Fibrous histiocytoma is a primary mesenchymal soft tissue tumor. A case of benign fibrous histiocytoma of the orbit was reported in a 26 year old man. He sought treatment for painless, progressive swelling of the right eyelid and mild proptosis. Computed tomography showed an extraconal mass of the right orbit which was medially located with consequent lateral exophthalmos. The tumor was completely excised by medial orbitotomy through skin (Lynch) incision. Light microscopic examination showed that the tumor cells were arranged in a characteristic storiform pattern. Based on these features, a diagnosis of benign fibrous histiocytoma was made.

Fibrous histiocytoma is one of the mesenchymal soft tissue tumors. Tumors that are believed to arise from mesenchymal tissues occur in multiple sites with variable biologic behavior. The tumors in this group arise from primitive mesenchymal stem cells capable of developing into a variety of cell types. Mesenchymal tumors account for 2% of orbital lesions and 9% of neoplasia; in children they constitute 5% of all disease and 19.4% of childhood neoplasia [1,2]. Fibrous histiocytomas histologically and clinically can vary from a slowly developing benign to locally aggressive malignant lesion. Four subtypes have been described in order of frequency: storiformpleomorphic, myxoid (myxoidfibrosarcoma), giant cell (malignant giant cell tumor of soft parts), and inflammatory (xanthosarcoma, malignant xanthogranuloma) [3].

A 26 year old man sought medical advice for painless, progressive swelling of the right upper eyelid and abnormal eye globe position over the duration of six months. Complete ophthalmologic examination was done and it was completely free. On Hertel exophthalmometry, the proptosis of the right eye was 5 mm with 3 mm inferior vertical displacement and 4 mm lateral horizontal displacement of the right globe. Computed tomography scan showed a 2.7 × 2 × 2.7 cm sized well-demarcated right orbital extraconal medially located mass with lateral exophthalmos. Indentation and lateral displacement of the medial rectus were seen. The related portion of the lamina papyracia was compressed and bended inward due to the mass effect without evidence of any bone erosion or destruction. The patient underwent right medial orbitotomy through Lynch skin incision. The Gross pathological examination of a 3 × 2 × 1 cm sized globular soft tissue specimen revealed a fleshy whitish tissue with brownish hemorrhagic areas in its cut section. The microscopic examination revealed a well circumscribed tumor composed of bland looking fibroblast like cells arranged in the characteristic storiform pattern and admixed with foamy histiocytes. With these data, it was finally diagnosed as a benign fibrous histiocytoma. After the surgery, proptosis was completely improved with normal visual acuity and normal function of all extraocular muscles. No signs of recurrence were noticed over duration of 5 year follow up Figure 1.

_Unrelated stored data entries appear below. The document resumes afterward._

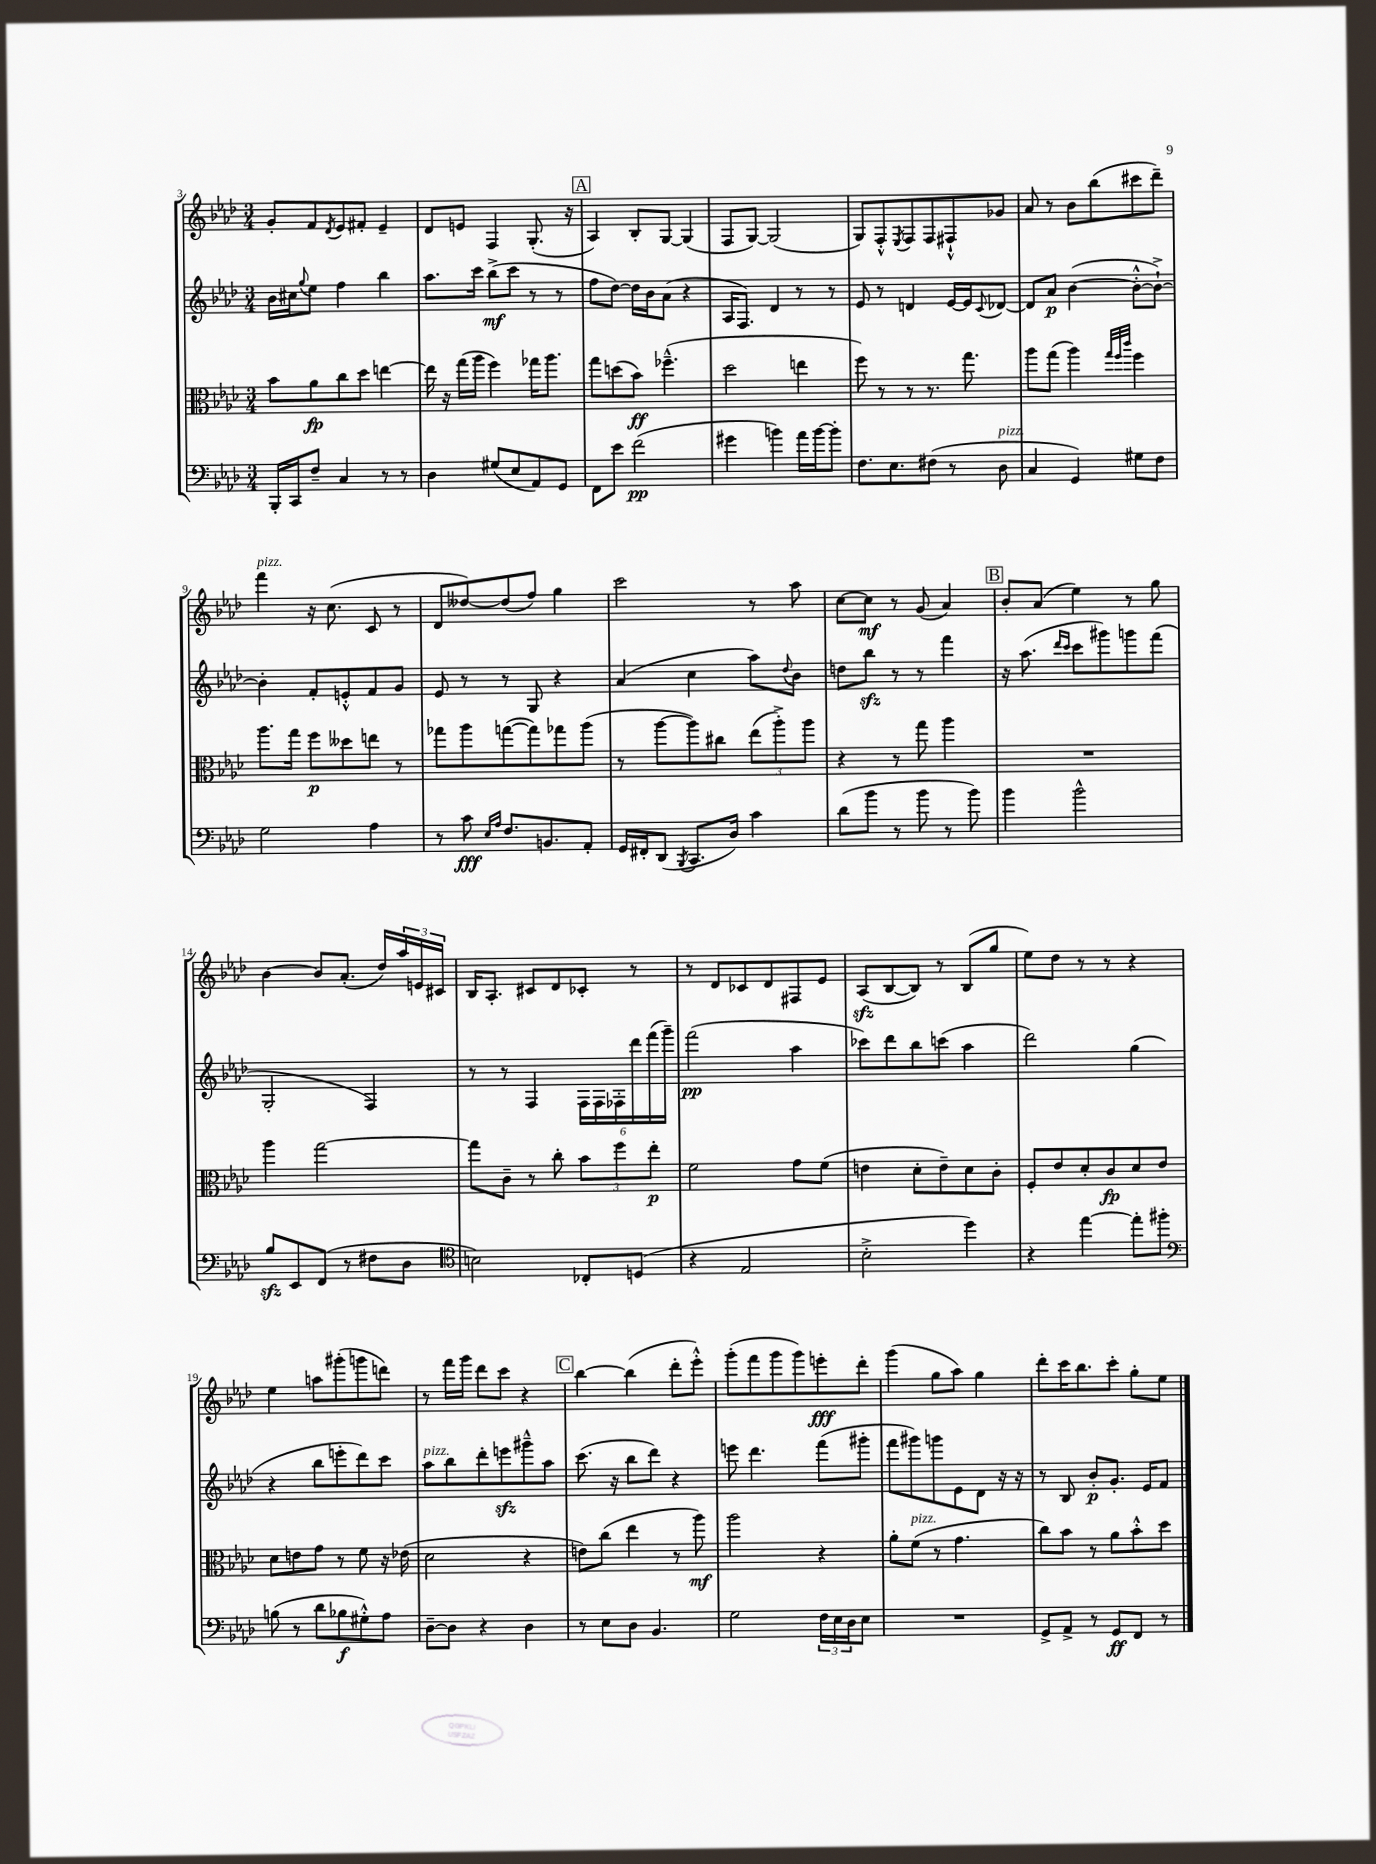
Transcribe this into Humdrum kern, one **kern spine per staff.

**kern	**kern	**kern	**kern
*staff4	*staff3	*staff2	*staff1
*clefF4	*clefC3	*clefG2	*clefG2
*k[b-e-a-d-]	*k[b-e-a-d-]	*k[b-e-a-d-]	*k[b-e-a-d-]
*M3/4	*M3/4	*M3/4	*M3/4
16BBB-'	8b-	16b-	8g'
16CC	.	16cc#	.
.	.	8qqgg	.
8F~	8a-	8ee-	8f
.	.	.	8qd-
4C	8cc	4ff	8e-
.	8dd-	.	8f#'
8r	[4ee	4bb-	4e-~
8r	.	.	.
=	=	=	=
4D-	16ee]	8.aa-	8d-
.	16r	.	.
.	(16gg	.	8e
.	16aa-	16ccc	.
(8G#	4ff)	(8bb-^	4F
8E-	.	8ccc	.
8AA-)	16gg-	8r	(8.G'
.	8.aa-	.	.
8GG	.	8r	.
.	.	.	16r
=	=	=	=
8FF	8gg	8ff	4A-)
8e-	(8dd	[8dd-)	.
(2f	8b-)	16dd-]	8B-'
.	.	16b-	.
.	(4.ff-~^^	(8a-	[8G
.	.	4r	(4G]
=	=	=	=
4g#	2dd-	16A-	8F
.	.	8.F)	.
.	.	.	[8G)
4b)	.	4d-	(2G]
16a-	4ee	8r	.
[16b	.	.	.
8b']	.	8r	.
=	=	=	=
8.F	8ff)	8e-	8G)
.	8r	8r	8F'^^
8.E-	.	.	.
.	.	.	8qE-
.	8r	4d	8F
(8F#	8.r	.	8F
8r	.	[16e-	8F#`^^
.	8.gg	16e-]	.
.	.	8qqc	.
8D-	.	[8d-	8g-
=	=	=	=
4C	8aa-	8d-]	8a-
.	(8gg	8a-	8r
4GG)	4aa-)	([4b-	8b-
.	.	.	(8bb-
.	32qqgg	.	.
.	32qqff	.	.
.	32qqccc	.	.
8G#	4ff	8b-'^^_	8ccc#
8F	.	8b-`^_)	8ddd-~)
=	=	=	=
2G	8.aa-	4b-']	4fff
.	16gg	.	.
.	8ff	8f'	16r
.	.	.	(8.cc
.	8dd--	8e'^^	.
4A-	8ee	8f	8c
.	8r	8g	8r
=	=	=	=
8r	8gg-	8e-	8d-
8c	8aa-	8r	[8dd--)
16qqE-	.	.	.
16qqA-	.	.	.
8.F	([8gg	8r	(8dd--]
.	8gg])	8G	8ff)
8.BB	.	.	.
.	8gg-	4r	4gg
8AA-'	(8aa-	.	.
=	=	=	=
16GG	8r	(4a-	2ccc
16FF#'	.	.	.
(8DD-	[8aa-	.	.
8qBBB-	.	.	.
8.CC	8aa-])	4cc	.
.	8cc#	.	.
16D-)	.	.	.
4c	(12ee-	8aa-)	8r
.	12aa-'^)	.	.
.	.	8qqdd-	.
.	.	8b-	8aa-
.	12aa-	.	.
=	=	=	=
(8d-	4r	8dd	[8cc
8b-	.	8bb-	8cc]
8r	8r	8r	8r
8b-	8gg	8r	(8g
8r	4aa-	4fff	4a-)
8b-)	.	.	.
=	=	=	=
4b-	2.r	16r	8b-'
.	.	(8.aa-	.
.	.	.	(8a-
.	.	16qqddd-	.
.	.	16qqccc	.
2b-^^	.	8ccc	4ee-)
.	.	8ggg#)	.
.	.	8ggg	8r
.	.	(8fff	8gg
=	=	=	=
8B-	4aa-	2G'	[4b-
8EE-	.	.	.
(8FF	[2gg	.	8b-]
8r	.	.	(8.a-'
8F#	.	4F)	.
.	.	.	16dd-)
8D-	.	.	24aa-
.	.	.	24e
.	.	.	24c#
=	=	=	=
*clefC4	*	*	*
2B)	8gg]	8r	16B-
.	.	.	8.A-'
.	8c~	8r	.
.	8r	4F	8c#
.	8cc'	.	8d-
8C-'	12b-	24F	8c-'
.	.	24F	.
.	12ff	24F-'	.
(8D	.	24ddd-	8r
.	12ee-'	(24fff	.
.	.	24ggg~)	.
=	=	=	=
4r	2f	(2fff	8r
.	.	.	8d-
2E-	.	.	8c-
.	.	.	8d-
.	8g	4aa-	8F#
.	(8f	.	8e-
=	=	=	=
2B-'^	4e	8ccc-)	(8A-
.	.	8ddd-	[8B-
.	8d-'	8bb-	8B-])
.	8e~)	(8ccc	8r
4dd-)	8d-	4aa-	(8B-
.	8c'	.	8gg
=	=	=	=
4r	8F'	2ddd-)	8ee-)
.	8e-	.	8dd-
[4ee-	8d-'	.	8r
.	8c	.	8r
8ee-']	8d-	(4gg	4r
8ff#'	8e-	.	.
=	=	=	=
*clefF4	*	*	*
(8B	8d-	4r	4ee-
8r	8e	.	.
8d-	8g	8bb-	8aa
8B-	8r	8eee'	(8ggg#'
8G#'^^)	8f	8ddd-)	8ggg
8A-	16r	8ccc	8ddd)
.	(16e-	.	.
=	=	=	=
[8D-~	2d-	8aa-	8r
8D-]	.	8bb-	16fff
.	.	.	16ggg
4r	.	8ddd-'	8ddd-
.	.	8eee	8ccc
4D-	4r	8ggg#~^^	4r
.	.	8aa-	.
=	=	=	=
8r	8e)	(8.ccc	[4bb-
8E-	(8cc	.	.
.	.	16r	.
8D-	4ee-	8bb-	(4bb-]
4.BB-	.	8ddd-)	.
.	8r	4r	8ddd-'
.	8aa-)	.	8eee-'^^)
=	=	=	=
2G	2aa-	8eee	(8ggg'
.	.	4.ddd-	8fff
.	.	.	8ggg
.	.	.	8ggg)
24F	4r	(8fff	8eee'
24E-	.	.	.
24D-	.	.	.
8E-	.	8ggg#'	8ddd-'
=	=	=	=
2.r	8a-'	8fff	(4ggg
.	(8f	8ggg#)	.
.	8r	8ggg	8gg
.	4.g	8e-	8aa-)
.	.	8d-	4gg
.	.	16r	.
.	.	16r	.
=	=	=	=
8GG^	8cc)	8r	8ddd-'
8AA-^	8b-	8B-	16ccc
.	.	.	8.bb-
8r	8r	8b-'	.
8GG	8a-	8.g'	8ccc'
8FF	8b-'^^	.	8gg'
.	.	16e-	.
8r	8dd-	8f	8ee-
==	==	==	==
*-	*-	*-	*-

Figure 1: Making the Lynch incision (a) Deep dissection (b) Removal of the tumor using cryoprobe (c) Skin closure (d) The Gross pathological examination of a 3 × 2 × 1 cm sized globular soft tissue specimen revealed a fleshy whitish tissue with brownish hemorrhagic areas in its cut section (e, f) Axial computed tomography of the medial orbital mass (j) The preoperative and 3 months postoperative photos (i)

Fibrous histiocytoma is the most common primary orbital mesenchymal neoplasm in adults. The median age at presentation is 43 years, and the superior nasal orbit is the most common site. Fibrous histiocytoma is usually slow growing and characteristically very firm, displacing normal structures. The most common clinical signs are proptosis and mass effect with decreased vision; less common signs are diplopia, pain, lid edema, tearing, ptosis, and ophthalmoplegia. Both fibroblastic and histiocytic cells in a storiform (mat-like) pattern are found in these locally aggressive tumors. Although most are benign, intermediate and malignant varieties exist, but fewer than 10% have metastatic potential. It is often difficult to distinguish this tumor clinically or microscopically from hemangiopericytoma. Management is surgical excision supplemented by adjuvant post-operative radiation therapy or possibly chemotherapy. Careful follow up is necessary for signs of recurrence [4].

The authors have no financial or conflicts of interest to disclose.

Presented as a poster at 35th ESOPRS Annual Meeting organized by the European Society of Ophthalmic Plastic and Reconstructive Surgery held on September 15-17, 2016, in Athens, Greece.